The FMLA, ADA and Overseas Employees
In the global economy, it is not unusual for U.S. multinational companies to have employees working overseas. Overseas employment arrangements require employers to navigate a variety of complex legal issues – some of them leave related. For example, what happens if an overseas employee has a medical condition that causes them to miss work?
The Family and Medical Leave Act and Americans with Disabilities Act treat employees working in a foreign country differently.
Section 29 CFR 825.105(b) of the FMLA regulations states that “the FMLA applies only to employees who are employed within any State of the United States, the District of Columbia or any Territory or possession of the United States.” Territories or possessions of the United States include Puerto Rico, the Virgin Islands, the Outer Continental Shelf lands, American Samoa, Guam, Wake Island, Eniwetok Atoll, Kwajalein Atoll and Johnston Island. Employees who are employed outside these areas are not covered by the FMLA and, accordingly, not counted for purposes of determining employer coverage or employee eligibility.
The ADA, however, may apply to overseas employees. To be covered under the ADA, an employer must employ 15 employees. The ADA applies to U.S. employees employed by covered employers in foreign countries, provided the employee is: 1) a U.S. citizen and 2) employed by a U.S. company or a foreign company controlled by an employer of American nationality.

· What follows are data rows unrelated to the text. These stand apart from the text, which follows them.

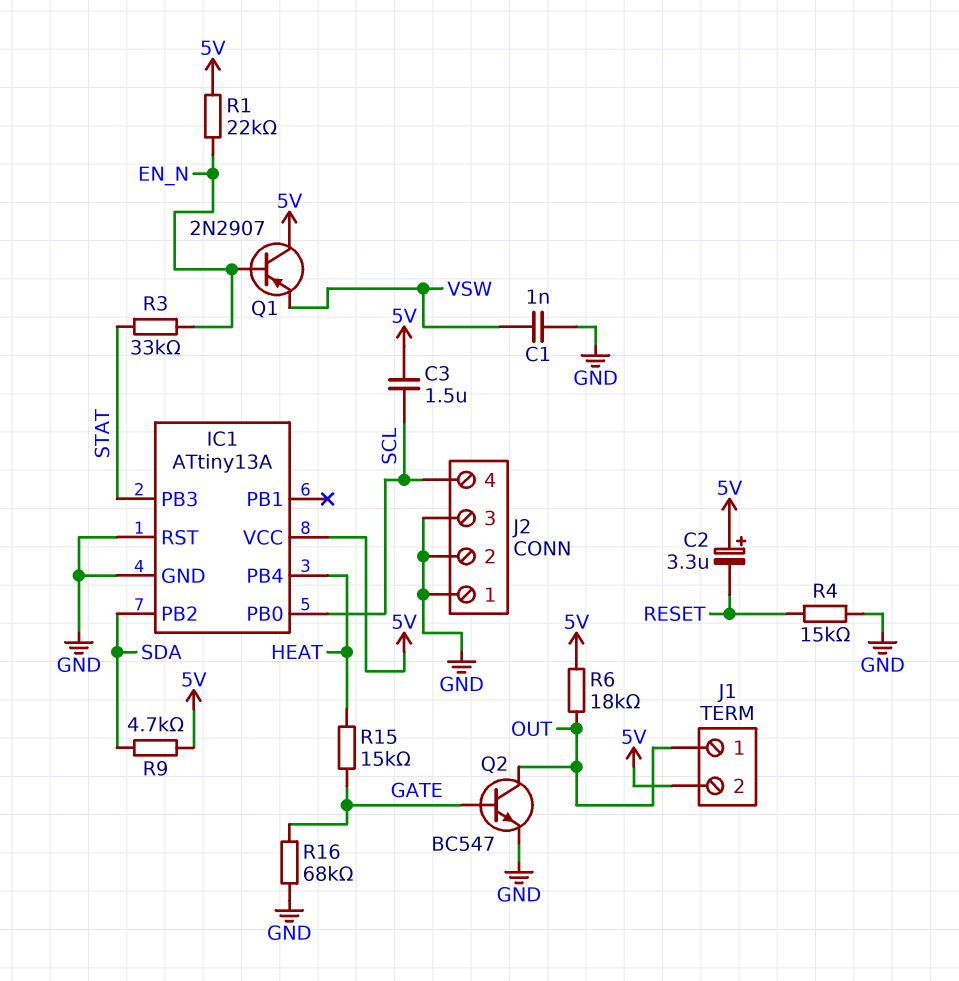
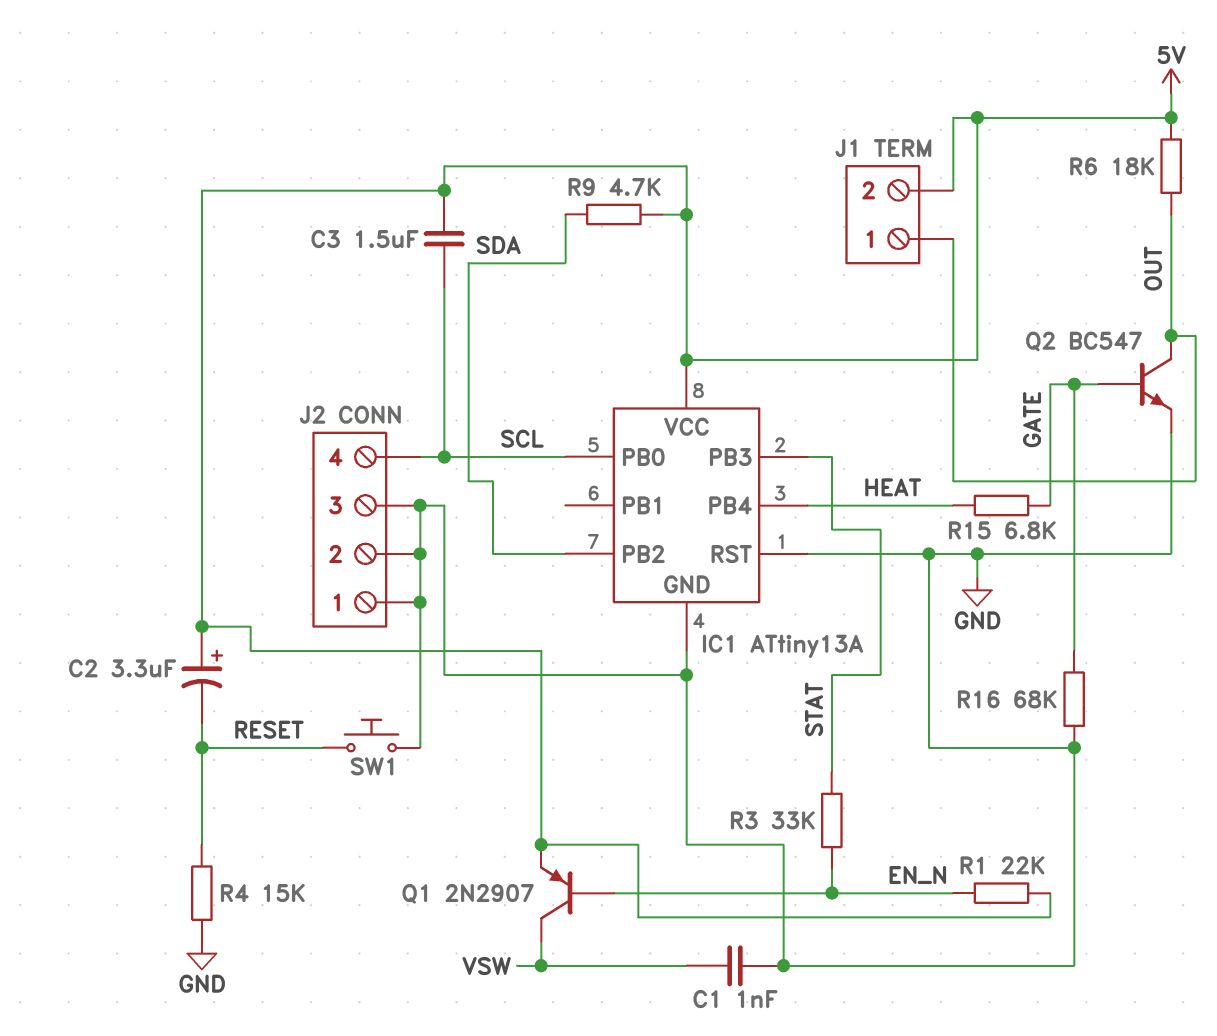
Q1: PNP 2N2907 (B EN_N, C 5V, E VSW) -> PNP 2N2907 (B EN_N, C VSW, E 5V)
R15: 15k (GATE, HEAT) -> 6.8k (GATE, HEAT)
SW1: none -> button (GND, RESET)

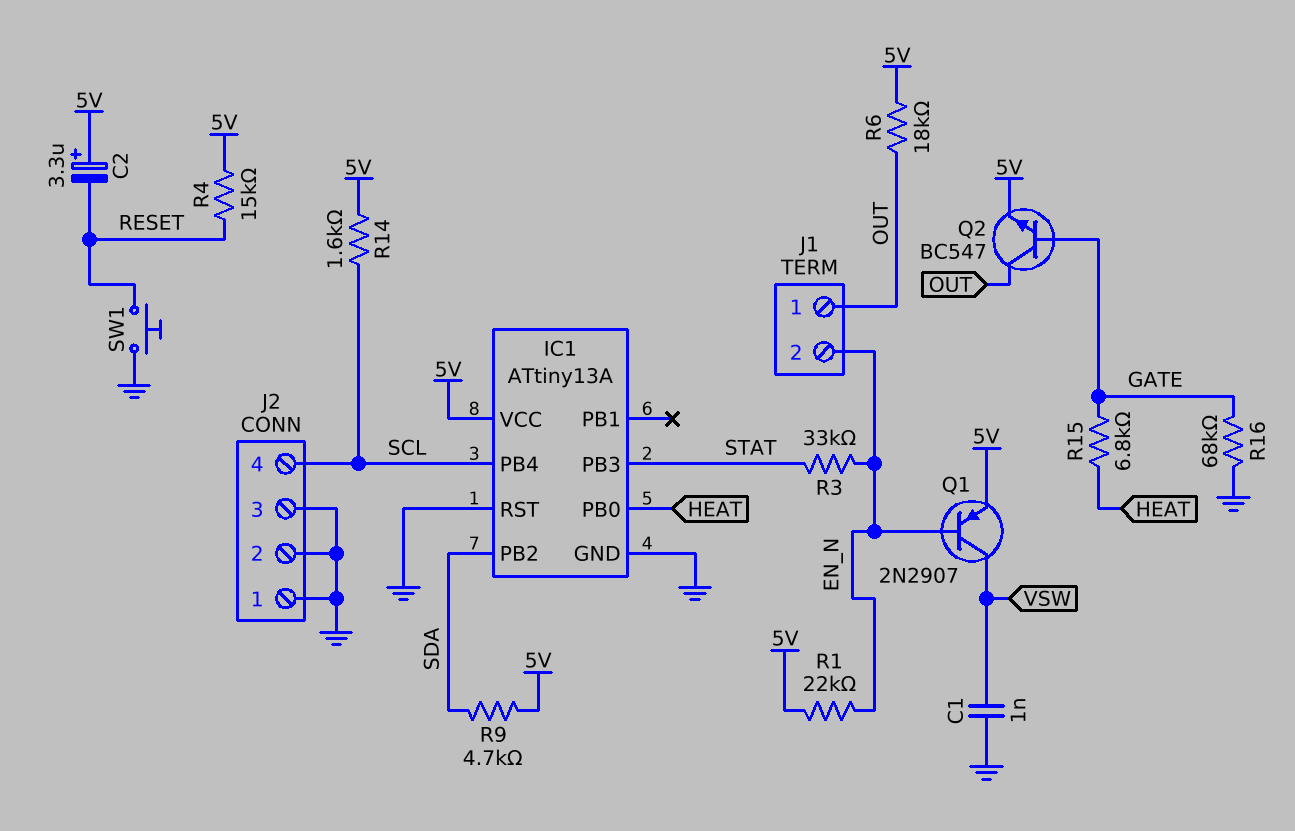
C3: 1.5uF (5V, SCL) -> none
IC1 pin PB0: SCL -> HEAT
IC1 pin PB4: HEAT -> SCL
J1 pin 2: 5V -> EN_N
Q2: NPN BC547 (B GATE, C OUT, E GND) -> NPN BC547 (B GATE, C OUT, E 5V)
R4: 15k (GND, RESET) -> 15k (5V, RESET)
R14: none -> 1.6k (5V, SCL)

It should be noted that the ADA does not require U.S. employers to violate the laws of a foreign country where the workplace is located in order to comply with the ADA.
Global employers should remember that some U.S. legal protections travel with employees who work overseas. Given the complexity of these issues, employers should consider engaging legal counsel when dealing with leave issues involving employees who work outside of the U.S.